Crimean Tatar journalist and producer

Osman Server oglu Pashayev (Osman Server oğlu Paşayev, Осман Серверович Пашаєв, Осман Серверович Пашаев; born 23 January 1977 in Angren) is Crimean Tatar journalist and producer.

== Biography ==
Pashayev was born in Uzbekistan in Crimean Tatar family. His grandparents were deported from Crimea by the NKVD along with the entire Crimean Tatar nation in 1944. Since 1980 he lived in the Ukrainian city of Henichesk and since 1989 moved to Crimea.

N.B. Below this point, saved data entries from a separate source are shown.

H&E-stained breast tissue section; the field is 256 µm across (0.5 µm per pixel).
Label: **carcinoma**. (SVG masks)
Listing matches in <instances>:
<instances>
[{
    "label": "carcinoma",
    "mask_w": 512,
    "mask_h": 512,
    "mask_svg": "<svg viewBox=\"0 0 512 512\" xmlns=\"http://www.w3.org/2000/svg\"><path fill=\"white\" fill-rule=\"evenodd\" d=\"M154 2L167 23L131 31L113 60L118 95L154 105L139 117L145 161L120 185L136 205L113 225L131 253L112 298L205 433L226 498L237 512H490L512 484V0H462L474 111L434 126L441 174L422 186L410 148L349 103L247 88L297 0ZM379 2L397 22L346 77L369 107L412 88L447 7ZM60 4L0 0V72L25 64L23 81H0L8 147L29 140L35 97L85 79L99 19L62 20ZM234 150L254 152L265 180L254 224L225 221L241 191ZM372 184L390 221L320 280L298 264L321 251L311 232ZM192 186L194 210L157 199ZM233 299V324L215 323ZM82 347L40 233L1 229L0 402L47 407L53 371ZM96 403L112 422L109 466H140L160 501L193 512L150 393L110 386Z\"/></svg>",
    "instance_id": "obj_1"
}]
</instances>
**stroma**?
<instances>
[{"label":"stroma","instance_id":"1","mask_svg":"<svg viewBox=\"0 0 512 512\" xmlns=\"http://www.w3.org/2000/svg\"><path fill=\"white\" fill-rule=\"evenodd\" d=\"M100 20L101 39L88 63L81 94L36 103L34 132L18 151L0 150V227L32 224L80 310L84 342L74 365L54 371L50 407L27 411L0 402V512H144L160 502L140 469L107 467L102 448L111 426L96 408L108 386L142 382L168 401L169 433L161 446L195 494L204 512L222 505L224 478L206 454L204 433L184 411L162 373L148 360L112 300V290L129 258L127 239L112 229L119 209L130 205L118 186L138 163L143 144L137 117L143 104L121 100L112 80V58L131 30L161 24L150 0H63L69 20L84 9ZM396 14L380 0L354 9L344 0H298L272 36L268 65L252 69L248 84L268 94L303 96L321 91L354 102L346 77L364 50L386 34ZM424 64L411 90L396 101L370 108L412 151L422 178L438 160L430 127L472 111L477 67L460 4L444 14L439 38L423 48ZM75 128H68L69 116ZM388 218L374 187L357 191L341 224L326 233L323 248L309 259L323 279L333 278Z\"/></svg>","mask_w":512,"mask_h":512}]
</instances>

Pashayev studied in Kyiv National Economic University. First he worked as a news presenter on Crimean Tatar edition of state "Krym" TV-company, and later as a reporter there. In 2001 he moved to Kyiv. He worked with various TV-channels including STB, Inter, 5 Kanal, NTN, TVi. From 2011 to 2014 he worked on Crimean Tatar TV-channel ATR in Simferopol. In spring 2013 he moved to Istanbul office of ATR.

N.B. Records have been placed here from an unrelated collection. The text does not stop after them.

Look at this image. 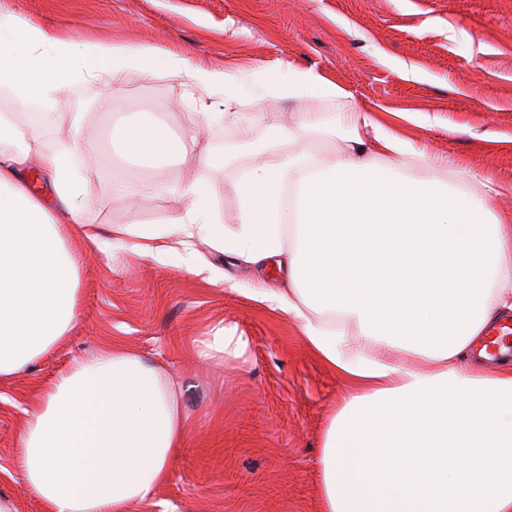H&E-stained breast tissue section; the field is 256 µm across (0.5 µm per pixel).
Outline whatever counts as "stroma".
<instances>
[{
    "label": "stroma",
    "mask_w": 512,
    "mask_h": 512,
    "mask_svg": "<svg viewBox=\"0 0 512 512\" xmlns=\"http://www.w3.org/2000/svg\"><path fill=\"white\" fill-rule=\"evenodd\" d=\"M16 16L59 39L145 43L214 69L249 74L259 63L312 69L352 92L360 108L381 114L423 148L425 177L447 178V165L500 188L496 212L512 216V0H0ZM245 120L204 126L208 164L187 152L184 172L211 189L226 229L239 223L235 186L256 149L278 124L297 127L305 102H269L252 84ZM121 111L182 132L196 119L195 102L224 109V92L199 91L184 78L147 80L123 72L112 87L75 78L65 93L78 107L79 135L101 138ZM94 205L86 221L103 227L133 221L161 225L168 197L144 199L130 212L111 191L113 178L135 165L78 161ZM82 254L77 318L69 334L29 368L0 377V512H46L22 488L16 465L26 413L40 385L75 360L116 342L160 371L174 386L190 438L172 462L155 504L134 512H320L317 461L343 385L307 347L299 323L256 303L257 278L277 286L280 272L257 274L205 243L198 251L242 285L235 292L179 263L117 247L100 252L73 239ZM249 341L239 359L206 360L202 343L220 327Z\"/></svg>",
    "instance_id": "obj_1"
}]
</instances>
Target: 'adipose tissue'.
I'll use <instances>...</instances> for the list:
<instances>
[{
    "label": "adipose tissue",
    "instance_id": "adipose-tissue-1",
    "mask_svg": "<svg viewBox=\"0 0 512 512\" xmlns=\"http://www.w3.org/2000/svg\"><path fill=\"white\" fill-rule=\"evenodd\" d=\"M186 77L226 93L223 119H245L241 75L135 43L58 41L41 28L0 18V87L16 109L59 100L75 73L111 85L125 69ZM251 81L271 100H324L302 130L341 141L320 159L304 148L256 150L237 188L239 224L225 230L207 185L177 182L165 228L85 222L91 206L74 171L93 143L70 138L44 149L63 116L19 122L0 113V376L20 372L68 336L77 318L80 262L74 233L105 248L179 258L187 269L237 289L202 259L194 240L235 263L284 271L253 300L298 321L309 349L346 385L318 466L321 512H512V348L493 331L512 320V221L489 205L498 186L463 169L422 180L426 152L354 96L310 69L256 65ZM109 147L141 166L165 168L197 144L162 123L119 117ZM51 191V202L39 185ZM393 234L409 303L390 314L376 301L368 250ZM188 428L160 372L120 345L72 363L44 386L19 437L25 491L49 512H130L152 503ZM480 482L465 479L471 460Z\"/></svg>",
    "mask_w": 512,
    "mask_h": 512
}]
</instances>
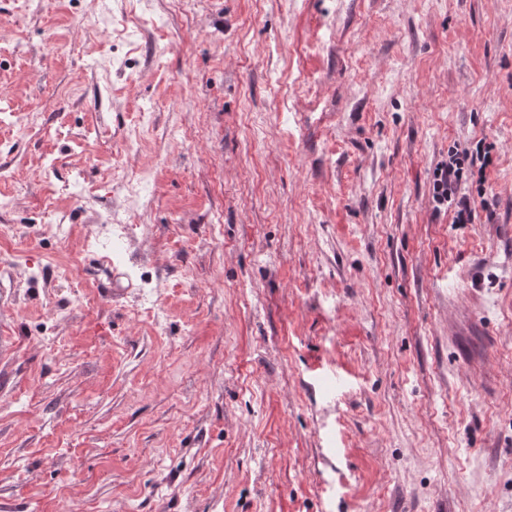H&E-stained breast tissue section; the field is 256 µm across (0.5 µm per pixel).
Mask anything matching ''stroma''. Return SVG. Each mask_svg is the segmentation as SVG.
<instances>
[{"label":"stroma","instance_id":"obj_1","mask_svg":"<svg viewBox=\"0 0 512 512\" xmlns=\"http://www.w3.org/2000/svg\"><path fill=\"white\" fill-rule=\"evenodd\" d=\"M0 46V512H512V0H0ZM463 178L460 163L455 160L448 161V167L441 168L436 173L434 190L439 201L454 202L455 216L453 223L469 224L473 220V210L470 199L466 196L458 197L459 186Z\"/></svg>","mask_w":512,"mask_h":512}]
</instances>
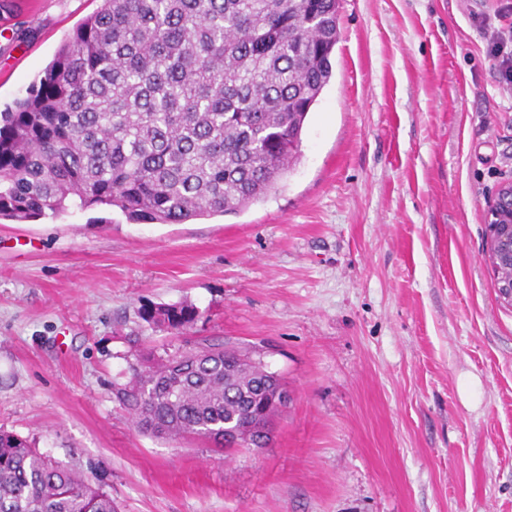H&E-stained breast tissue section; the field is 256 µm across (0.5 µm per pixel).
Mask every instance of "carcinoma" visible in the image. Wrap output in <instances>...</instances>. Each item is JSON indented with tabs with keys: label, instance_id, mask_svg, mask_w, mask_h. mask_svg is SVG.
Listing matches in <instances>:
<instances>
[{
	"label": "carcinoma",
	"instance_id": "obj_1",
	"mask_svg": "<svg viewBox=\"0 0 512 512\" xmlns=\"http://www.w3.org/2000/svg\"><path fill=\"white\" fill-rule=\"evenodd\" d=\"M337 0H101L0 112V218L108 207L134 223L231 214L276 189L332 77ZM191 304L144 307L181 331ZM282 386L232 346L133 369L116 397L137 426L229 455L262 448ZM0 512H116L74 468L0 430Z\"/></svg>",
	"mask_w": 512,
	"mask_h": 512
}]
</instances>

In 2009 he was elected on chairman of "Mediafront" trade union which brings together 158 workers of four national Ukrainian channels (STB, 1+1, Ukrayina, TONIS). During the annexation of Crimea by the Russian Federation he founded Crimean Open Channel with purpose of covering events in occupied Crimea by live streams from hot spots and streets, blitz-interviews with random citizens and studio interviews with politicians and activists. In the beginning the project was joined by Zenife Seydametova, Muslim Umerov, Ridvan Pashayev and Lyuman Abdullayev.

Pashayev did reports on the Gezi protests, Ukrainian revolution and Russian annexation of Crimea as well as investigations concerning Ukrainian officials including Viktor Yanukovych, Viktor Yushchenko and Valentyna Semeniuk.

Crimean Tatar newspaper Avdet recognized him as one of the 20 most influential Crimean Tatars as of 2009.